It’s important when running your own business that you have a close watch over your cash flow to ensure it’s both healthy and stays ’in the pink’. How best can you do this? Here are 10 top tips…

  1. Budget, budget, budget – Budgeting for your business can be hard, but it is also extremely important as it allows you to plan for any future hurdles and possible windfalls. When creating your budget, think about the future. What might change? What will stay the same? Plan for both fixed and variable costs. Think about how you can cut costs too.
  2. Forecast the future – As well as budgeting, a forecast can help you to understand when you expect inflows and outflows of cash. With this in mind, you’ll be able to plan for outgoings such as tax bills and it will allow you to know when cash is not so readily available, meaning you’ll be able to act to try and help with this before it’s too late.
  3. Supplier payments – If you use suppliers such as freelancers, printers or even for stationery, they will have terms and conditions for when you need to pay them by. Try to haggle with them to extend the payment terms. This will help to keep cash in your bank for as long as possible, but don’t be mean as they need to pay their bills as well.
  4. Customer invoices – Just like with suppliers, you will have payment terms which require those who use your services or buy your product to pay within a certain time. To help with your cash flow, you will want to keep these to a minimum so where possible, make them 30 days. For some, you may even be able to use payment terms that are less than this such as 14 days.
  5. Those annoying, late payers – It is inevitable. No matter how hard you try to agree payment terms that will be best for your cash flow, there will be a customer or client who doesn’t pay on time. Make sure you have a plan in place to deal with this, maybe someone in the office who can chase the payment or an external company who offers a debt collecting service. If you do use one of these, make sure they are regulated by the Federal Trade Commission.

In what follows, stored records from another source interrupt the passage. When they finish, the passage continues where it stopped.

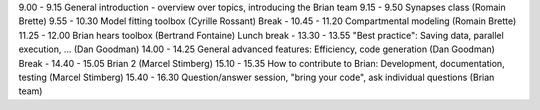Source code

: ============= ==================================================================================
Time          Topic (Presenter)
============= ==================================================================================
9.00 - 9.15   General introduction - overview over topics, introducing the Brian team
9.15 - 9.50   Synapses class (Romain Brette)
9.55 - 10.30  Model fitting toolbox (Cyrille Rossant)
Break         -
10.45 - 11.20 Compartmental modeling (Romain Brette)
11.25 - 12.00 Brian hears toolbox (Bertrand Fontaine)
Lunch break   -
13.30 - 13.55 "Best practice": Saving data, parallel execution, … (Dan Goodman)
14.00 - 14.25 General advanced features: Efficiency, code generation (Dan Goodman)
Break         -
14.40 - 15.05 Brian 2 (Marcel Stimberg)
15.10 - 15.35 How to contribute to Brian: Development, documentation, testing (Marcel Stimberg)
15.40 - 16.30 Question/answer session, "bring your code", ask individual questions (Brian team)


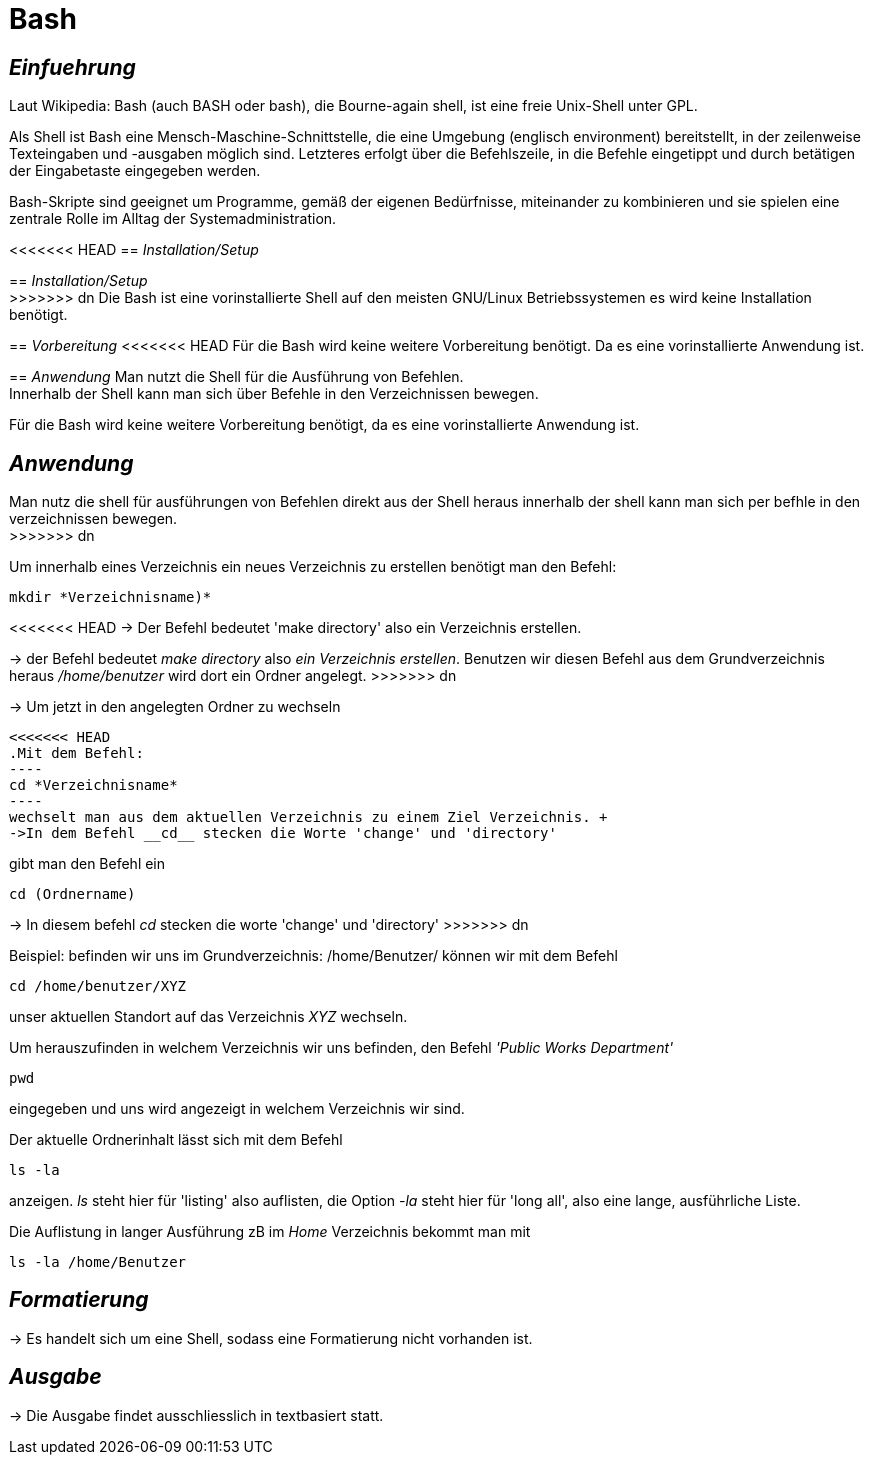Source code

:= Bash

== _Einfuehrung_

Laut Wikipedia:
Bash (auch BASH oder bash), die Bourne-again shell, ist eine freie Unix-Shell unter GPL. +

Als Shell ist Bash eine Mensch-Maschine-Schnittstelle, die eine Umgebung (englisch environment) bereitstellt, in der zeilenweise Texteingaben und -ausgaben möglich sind. Letzteres erfolgt über die Befehlszeile, in die Befehle eingetippt und durch betätigen der Eingabetaste eingegeben werden. 

Bash-Skripte sind geeignet um Programme, gemäß der eigenen Bedürfnisse, miteinander zu kombinieren und sie spielen eine zentrale Rolle im Alltag der Systemadministration.


<<<<<<< HEAD
== _Installation/Setup_
=======
== _Installation/Setup_ +
>>>>>>> dn
Die Bash ist eine vorinstallierte Shell auf den meisten GNU/Linux Betriebssystemen
es wird keine Installation benötigt.

== _Vorbereitung_
<<<<<<< HEAD
Für die Bash wird keine weitere Vorbereitung benötigt. Da es eine vorinstallierte Anwendung ist.

== _Anwendung_
Man nutzt die Shell für die Ausführung von Befehlen. +
Innerhalb der Shell kann man sich über Befehle in den Verzeichnissen bewegen.

=======
Für die Bash wird keine weitere Vorbereitung benötigt, da es eine vorinstallierte Anwendung ist. +

== _Anwendung_
Man nutz die shell für ausführungen von Befehlen direkt aus der Shell heraus
innerhalb der shell kann man sich per befhle in den verzeichnissen bewegen. +
>>>>>>> dn
[source,bash]
.Um innerhalb eines Verzeichnis ein neues Verzeichnis zu erstellen benötigt man den Befehl:
----
mkdir *Verzeichnisname)*
----
<<<<<<< HEAD
-> Der Befehl bedeutet 'make directory' also ein Verzeichnis erstellen.
=======
-> der Befehl bedeutet _make directory_ also _ein Verzeichnis erstellen_.
Benutzen wir diesen Befehl aus dem Grundverzeichnis heraus _/home/benutzer_ wird dort ein Ordner angelegt.
>>>>>>> dn
 
 
-> Um jetzt in den angelegten Ordner zu wechseln
[source,bash]
<<<<<<< HEAD
.Mit dem Befehl:
----
cd *Verzeichnisname*
----
wechselt man aus dem aktuellen Verzeichnis zu einem Ziel Verzeichnis. +
->In dem Befehl __cd__ stecken die Worte 'change' und 'directory'
=======
.gibt man den Befehl ein
----
cd (Ordnername)
----
-> In diesem befehl __cd__ stecken die worte 'change' und 'directory'
>>>>>>> dn

[source,bash]
.Beispiel: befinden wir uns im Grundverzeichnis: /home/Benutzer/ können wir mit dem Befehl
----
cd /home/benutzer/XYZ
----
unser aktuellen Standort auf das Verzeichnis _XYZ_ wechseln. +

[source,bash]
.Um herauszufinden in welchem Verzeichnis wir uns befinden, den Befehl _'Public Works Department'_
----
pwd
----
eingegeben und uns wird angezeigt in welchem Verzeichnis wir sind. +


[source,bash]
.Der aktuelle Ordnerinhalt lässt sich mit dem Befehl
----
ls -la
----
anzeigen. _ls_ steht hier für 'listing' also auflisten,
die Option _-la_ steht hier für 'long all', also eine lange, ausführliche Liste.


[source,bash]
.Die Auflistung in langer Ausführung zB im _Home_ Verzeichnis bekommt man mit
----
ls -la /home/Benutzer
----


== _Formatierung_

-> Es handelt sich um eine Shell, sodass eine Formatierung nicht vorhanden ist.

== _Ausgabe_

-> Die Ausgabe findet ausschliesslich in textbasiert statt.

  6. Share with those you trust – If there are people that you trust and who you think would be an asset to your business, bring them on board through shares or selling them equity so they have a share in your organisation.

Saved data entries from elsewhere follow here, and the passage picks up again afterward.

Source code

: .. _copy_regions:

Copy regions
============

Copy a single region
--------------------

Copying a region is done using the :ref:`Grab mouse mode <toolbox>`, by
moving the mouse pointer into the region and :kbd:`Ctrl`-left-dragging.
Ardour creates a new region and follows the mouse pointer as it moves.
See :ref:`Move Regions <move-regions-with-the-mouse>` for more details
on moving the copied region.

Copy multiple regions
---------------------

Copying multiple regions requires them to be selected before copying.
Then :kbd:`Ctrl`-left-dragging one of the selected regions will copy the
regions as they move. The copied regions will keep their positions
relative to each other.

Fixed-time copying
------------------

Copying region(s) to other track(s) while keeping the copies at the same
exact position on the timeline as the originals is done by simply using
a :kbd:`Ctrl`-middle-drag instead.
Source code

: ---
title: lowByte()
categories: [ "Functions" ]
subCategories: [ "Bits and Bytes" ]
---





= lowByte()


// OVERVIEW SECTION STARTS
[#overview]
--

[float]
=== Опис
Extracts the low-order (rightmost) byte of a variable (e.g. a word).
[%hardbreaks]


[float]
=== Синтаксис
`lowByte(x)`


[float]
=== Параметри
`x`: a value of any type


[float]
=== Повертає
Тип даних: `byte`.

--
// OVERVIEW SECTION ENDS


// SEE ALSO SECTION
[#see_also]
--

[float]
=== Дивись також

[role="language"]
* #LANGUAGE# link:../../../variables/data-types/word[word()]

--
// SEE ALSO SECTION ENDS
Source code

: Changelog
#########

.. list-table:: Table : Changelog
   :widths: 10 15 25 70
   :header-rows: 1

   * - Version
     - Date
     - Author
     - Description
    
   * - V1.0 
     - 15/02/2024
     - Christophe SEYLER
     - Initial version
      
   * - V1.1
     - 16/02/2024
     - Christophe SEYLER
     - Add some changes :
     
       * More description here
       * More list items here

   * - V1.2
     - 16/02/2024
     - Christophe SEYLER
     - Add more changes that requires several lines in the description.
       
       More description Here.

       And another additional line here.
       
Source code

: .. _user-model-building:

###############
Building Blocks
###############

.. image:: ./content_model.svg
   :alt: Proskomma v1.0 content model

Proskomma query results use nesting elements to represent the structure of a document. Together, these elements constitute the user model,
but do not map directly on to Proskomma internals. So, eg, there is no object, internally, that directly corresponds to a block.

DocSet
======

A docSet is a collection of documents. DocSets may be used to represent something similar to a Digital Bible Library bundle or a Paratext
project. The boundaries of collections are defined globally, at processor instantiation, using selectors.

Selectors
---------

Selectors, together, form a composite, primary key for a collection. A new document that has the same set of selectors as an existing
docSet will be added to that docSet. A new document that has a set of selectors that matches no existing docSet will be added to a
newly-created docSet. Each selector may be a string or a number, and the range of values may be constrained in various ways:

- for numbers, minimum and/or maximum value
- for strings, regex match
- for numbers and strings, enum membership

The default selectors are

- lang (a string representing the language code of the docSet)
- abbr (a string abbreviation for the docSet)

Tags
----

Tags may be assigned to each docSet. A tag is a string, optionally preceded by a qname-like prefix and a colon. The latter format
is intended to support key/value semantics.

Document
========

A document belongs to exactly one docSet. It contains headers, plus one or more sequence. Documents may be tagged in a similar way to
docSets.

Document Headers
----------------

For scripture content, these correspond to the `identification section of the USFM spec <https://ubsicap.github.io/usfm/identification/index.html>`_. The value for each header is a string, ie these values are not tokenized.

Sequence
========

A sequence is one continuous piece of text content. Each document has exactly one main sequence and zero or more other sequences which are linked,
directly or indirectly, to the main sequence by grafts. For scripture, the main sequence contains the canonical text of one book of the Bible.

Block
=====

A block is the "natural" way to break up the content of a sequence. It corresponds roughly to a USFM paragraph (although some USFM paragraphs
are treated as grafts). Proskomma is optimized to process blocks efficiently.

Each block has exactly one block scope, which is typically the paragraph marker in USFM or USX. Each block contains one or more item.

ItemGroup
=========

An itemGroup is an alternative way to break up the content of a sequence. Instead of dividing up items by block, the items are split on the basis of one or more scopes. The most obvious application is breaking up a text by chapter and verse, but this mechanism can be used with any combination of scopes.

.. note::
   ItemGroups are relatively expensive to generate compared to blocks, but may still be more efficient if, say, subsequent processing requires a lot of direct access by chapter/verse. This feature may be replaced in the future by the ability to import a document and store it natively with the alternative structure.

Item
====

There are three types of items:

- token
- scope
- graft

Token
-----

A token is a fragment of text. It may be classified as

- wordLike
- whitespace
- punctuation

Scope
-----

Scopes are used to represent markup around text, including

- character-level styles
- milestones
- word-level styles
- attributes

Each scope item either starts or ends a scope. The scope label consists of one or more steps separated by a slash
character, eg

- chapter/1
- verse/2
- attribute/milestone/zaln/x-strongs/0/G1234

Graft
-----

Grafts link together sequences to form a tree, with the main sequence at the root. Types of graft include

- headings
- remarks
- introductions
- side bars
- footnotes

  7. Staff levels – It’s hard to get the right balance of staff for your business, especially if you are growing rapidly, but having too many full-time employees can harm your cash flow. Consider hiring part-time employees who might look to go full-time in the future or look at using more flexible resources such as freelancers.
  8. Product faults and warranties – Offering your customers a warranty for their product in case it’s faulty is a good idea but not if you are not unable to easily track when they purchased their product. Use a software to help track serial numbers so when a customer claims their product is faulty, you can easily see when they bought it and if it is still covered under the warranty.

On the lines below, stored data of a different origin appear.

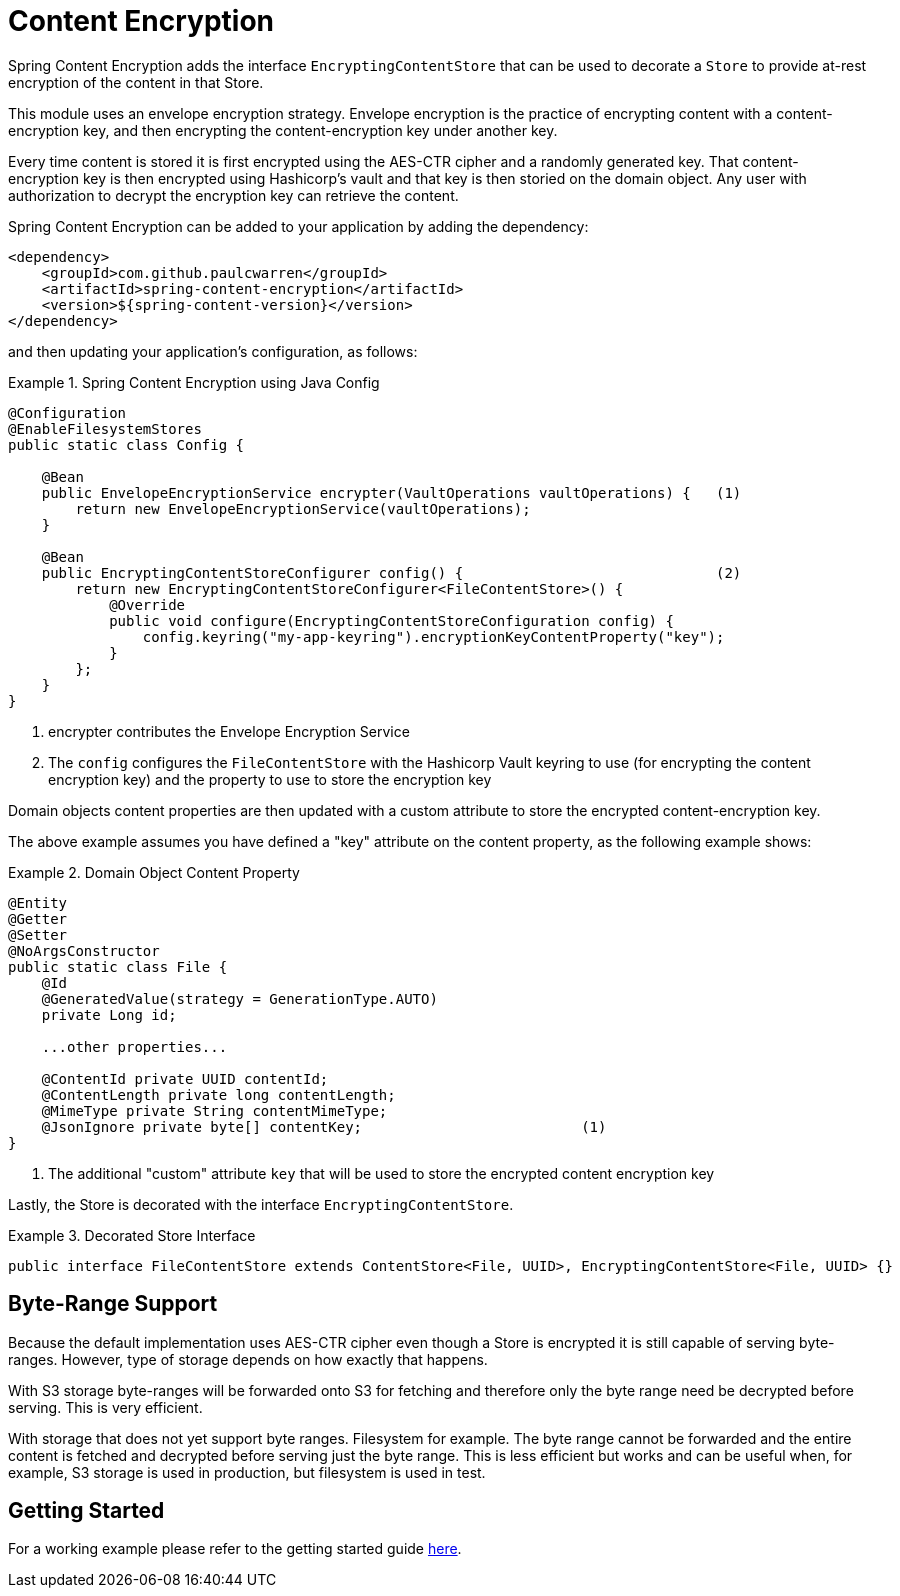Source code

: = Content Encryption

Spring Content Encryption adds the interface `EncryptingContentStore` that can be used to decorate a `Store`
to provide at-rest encryption of the content in that Store.

This module uses an envelope encryption strategy.  Envelope encryption is the practice of encrypting content
with a content-encryption key, and then encrypting the content-encryption key under another key.

Every time
content is stored it is first encrypted using the AES-CTR cipher and a randomly generated key.  That
content-encryption key is then encrypted using Hashicorp's vault and that key is then storied on the domain
object.  Any user with authorization to decrypt the encryption key can retrieve the content.

Spring Content Encryption can be added to your application by adding the dependency:

====
[source, xml]
----
<dependency>
    <groupId>com.github.paulcwarren</groupId>
    <artifactId>spring-content-encryption</artifactId>
    <version>${spring-content-version}</version>
</dependency>
----
====

and then updating your application's configuration, as follows:

.Spring Content Encryption using Java Config
====
[source, java]
----
@Configuration
@EnableFilesystemStores
public static class Config {

    @Bean
    public EnvelopeEncryptionService encrypter(VaultOperations vaultOperations) {   (1)
        return new EnvelopeEncryptionService(vaultOperations);
    }

    @Bean
    public EncryptingContentStoreConfigurer config() {                              (2)
        return new EncryptingContentStoreConfigurer<FileContentStore>() {
            @Override
            public void configure(EncryptingContentStoreConfiguration config) {
                config.keyring("my-app-keyring").encryptionKeyContentProperty("key");
            }
        };
    }
}
----
1. encrypter contributes the Envelope Encryption Service
2. The `config` configures the `FileContentStore` with the Hashicorp Vault keyring to use (for encrypting the
content encryption key) and the property to use to store the encryption key
====

Domain objects content properties are then updated with a custom attribute to store the encrypted content-encryption key.

The above example assumes you have defined a "key" attribute on the content property, as the following example shows:

.Domain Object Content Property
====
[source, java]
----
@Entity
@Getter
@Setter
@NoArgsConstructor
public static class File {
    @Id
    @GeneratedValue(strategy = GenerationType.AUTO)
    private Long id;

    ...other properties...

    @ContentId private UUID contentId;
    @ContentLength private long contentLength;
    @MimeType private String contentMimeType;
    @JsonIgnore private byte[] contentKey;                          (1)
}
----
1. The additional "custom" attribute `key` that will be used to store the encrypted content encryption key
====

Lastly, the Store is decorated with the interface `EncryptingContentStore`.

.Decorated Store Interface
====
[source, java]
----
public interface FileContentStore extends ContentStore<File, UUID>, EncryptingContentStore<File, UUID> {}
----
====

== Byte-Range Support
Because the default implementation uses AES-CTR cipher even though a Store is encrypted it is still capable of
serving byte-ranges.  However, type of storage depends on how exactly that happens.

With S3 storage byte-ranges will be forwarded onto S3 for fetching and therefore only the
byte range need be decrypted before serving.  This is very efficient.

With storage that does not yet support byte ranges.  Filesystem for example.  The
byte range cannot be forwarded and the entire content is fetched and decrypted before
serving just the byte range.  This is less efficient but works and can be useful when, for
example, S3 storage is used in production, but filesystem is used in test.

== Getting Started
For a working example please refer to the getting started guide link:http://https://paulcwarren.github.io/spring-content/spring-content-with-encryption-docs/[here].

  9. Too much stock – It’s difficult to know how much stock to hold because you don’t want to put customers off by products being out of stock but you also don’t want to have too much and for it to go out of fashion or date (and therefore not earning you any value). If you can, invest in software that’ll help with this because in the long-term, it’ll help with business efficiency and reduce your costs, increasing cash flow.
  10. Keep expenses under control – Another way software can help your business is by tracking expenses, especially if you have employees claiming for expenses too. If you can, try to charge expenses on to your clients as well, as this will help to reduce your reliance on your cash flow.